I’d like to bring together two of my previous blog articles. I’ve written previously on mobile apps and their applications to older adults with dementia here, and I’ve written about a nifty, potential way of addressing wait times for patients receiving help in long term care, here.
The problem with getting older adults to use mobile app technology remains that of cohort effects. Essentially, even though contemporary polling data (such as the Pew Center’s regular polling on this subject) suggests that while the fastest-growing adopters of Information Technology, or IT, is older adults and baby boomers – older adults, particularly those in their 70s and up, are still behind everyone else in terms of their use, familiarity, and comfort with IT. In other words, growth in IT use in older adults is growing faster than any other age group, but it’s growing from a much smaller base.
So, any attempt to introduce technology in the long-term-care environment, such as cognitive orthotics, will be running up against potential issues with possible hostility to technology, or technophobia (fear of technology), lack of familiarity, et cetera.

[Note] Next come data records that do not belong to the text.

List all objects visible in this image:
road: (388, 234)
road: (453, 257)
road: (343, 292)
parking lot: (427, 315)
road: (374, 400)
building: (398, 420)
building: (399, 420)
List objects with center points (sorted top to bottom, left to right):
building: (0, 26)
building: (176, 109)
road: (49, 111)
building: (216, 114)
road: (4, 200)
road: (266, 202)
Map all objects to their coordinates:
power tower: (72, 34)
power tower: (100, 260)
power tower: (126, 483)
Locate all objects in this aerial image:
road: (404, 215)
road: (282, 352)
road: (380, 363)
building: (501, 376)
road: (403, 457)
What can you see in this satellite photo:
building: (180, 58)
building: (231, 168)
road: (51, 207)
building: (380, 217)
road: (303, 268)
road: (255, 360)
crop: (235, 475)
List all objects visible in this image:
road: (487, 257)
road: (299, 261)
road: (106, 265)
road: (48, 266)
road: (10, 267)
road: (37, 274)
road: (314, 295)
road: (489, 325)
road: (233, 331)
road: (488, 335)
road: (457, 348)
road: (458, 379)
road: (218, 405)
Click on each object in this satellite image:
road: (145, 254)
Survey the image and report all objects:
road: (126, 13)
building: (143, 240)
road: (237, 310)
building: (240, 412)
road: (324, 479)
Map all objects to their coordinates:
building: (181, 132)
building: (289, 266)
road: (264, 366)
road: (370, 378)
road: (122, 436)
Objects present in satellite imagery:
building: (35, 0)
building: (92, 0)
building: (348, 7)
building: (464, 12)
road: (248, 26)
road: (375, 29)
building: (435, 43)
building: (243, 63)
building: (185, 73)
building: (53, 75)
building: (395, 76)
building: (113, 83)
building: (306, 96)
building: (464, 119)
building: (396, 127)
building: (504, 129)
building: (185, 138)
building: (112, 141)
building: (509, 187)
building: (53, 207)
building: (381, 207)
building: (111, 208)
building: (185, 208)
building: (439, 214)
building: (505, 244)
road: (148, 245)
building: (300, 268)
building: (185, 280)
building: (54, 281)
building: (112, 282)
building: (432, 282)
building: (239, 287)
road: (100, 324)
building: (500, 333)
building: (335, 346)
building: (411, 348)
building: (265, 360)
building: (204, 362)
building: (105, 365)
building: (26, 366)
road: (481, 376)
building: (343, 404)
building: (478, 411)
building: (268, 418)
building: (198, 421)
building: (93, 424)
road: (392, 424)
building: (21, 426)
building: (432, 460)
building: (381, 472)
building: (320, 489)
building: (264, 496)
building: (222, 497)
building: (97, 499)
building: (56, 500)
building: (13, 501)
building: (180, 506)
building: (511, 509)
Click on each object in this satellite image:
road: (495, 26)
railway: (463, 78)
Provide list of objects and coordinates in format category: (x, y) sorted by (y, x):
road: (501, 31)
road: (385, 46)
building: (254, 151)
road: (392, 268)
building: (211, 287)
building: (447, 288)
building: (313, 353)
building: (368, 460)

Before I go further, I wanted to introduce a couple of user interface / user design concepts that I’ve run into over the past year or so. The first one is the concept of skeuomorphs, which is defined as: “a derivative object that retains ornamental design cues from structures that were necessary in the original.” Many of you reading this blog use Macintoshes (I do). Apple is notorious for use of skeuomorphic design, such as in the design of it’s Address Book app found on the iOS operating system (e.g., iPhones, etc):
The idea behind skeumorphs, I think, is to (at least in part) capitalize on another, related design concept I’d like to mention, the principle of least astonishment (POLA, for those of you that like acronyms). From Wikipedia: “If a necessary feature has a high astonishment factor, it may be necessary to redesign the feature.”
So why am I bringing up skeumorphs and POLA? Let’s get back to this:
Say hello again to the oh-so-analog, getting-rather-long-in-the-tooth, but almost universally recognizable hospital call bell. As I mentioned in my post last week, the call bell hasn’t really changed that much in terms of functionality since patients in hospitals literally had bells in their rooms for the purposes of calling in nursing staff – while over the years there have been some minor feature upgrades to call bells (e.g., addition of analog technology, a flashing light above patients rooms, addition of a 2-way intercom system, etc.); generally, overwhelmingly, hospital call bell technology hasn’t changed much over the last 50 years.
Here’s the rub though – call bells are very, very familiar, very unsurprising and un-astonishing, it’s a highly expected feature of the hospital and nursing home environment. I’m quite certain that very large proportions of us – from the very young to the very old, knows what a hospital call bell is, and what it looks like, and what it does. Conversely, only a small (albeit rapidly growing) proportion of my nursing home residents are familiar or comfortable with smartphones and tablet computers.
So, it hit on me the other day – the call bell is probably an almost ideal skeumorphic vehicle for the introduction of mobile app technology within the long term care and hospital environment! Capitalizing on POLA by making deliberate use of skeumorphic design concepts to shift call bell design to a digital, mobile-app based platform will allow for much more easy introduction of the potential array of useful features available in the mobile app development platform (such as cognitive orthotics, medication reminders, more flexible forms of communication between staff and patients, etc). In other words, while many older adults today may recoil if you try to get them to start using iPhones or Droid tablets (how many times have you heard an older adult friend or family member of yours exclaim, “I’ll never use one of those things!” when presented with a smartphone or tablet computer?), it’s a far easier sell to get older adults in long term care to use an upgraded, digital version of a call bell – since they’re all already using call buttons, and many have been using them for many years already.
What would a mobile app-based call bell look like? That’s a question for the design geeks to answer.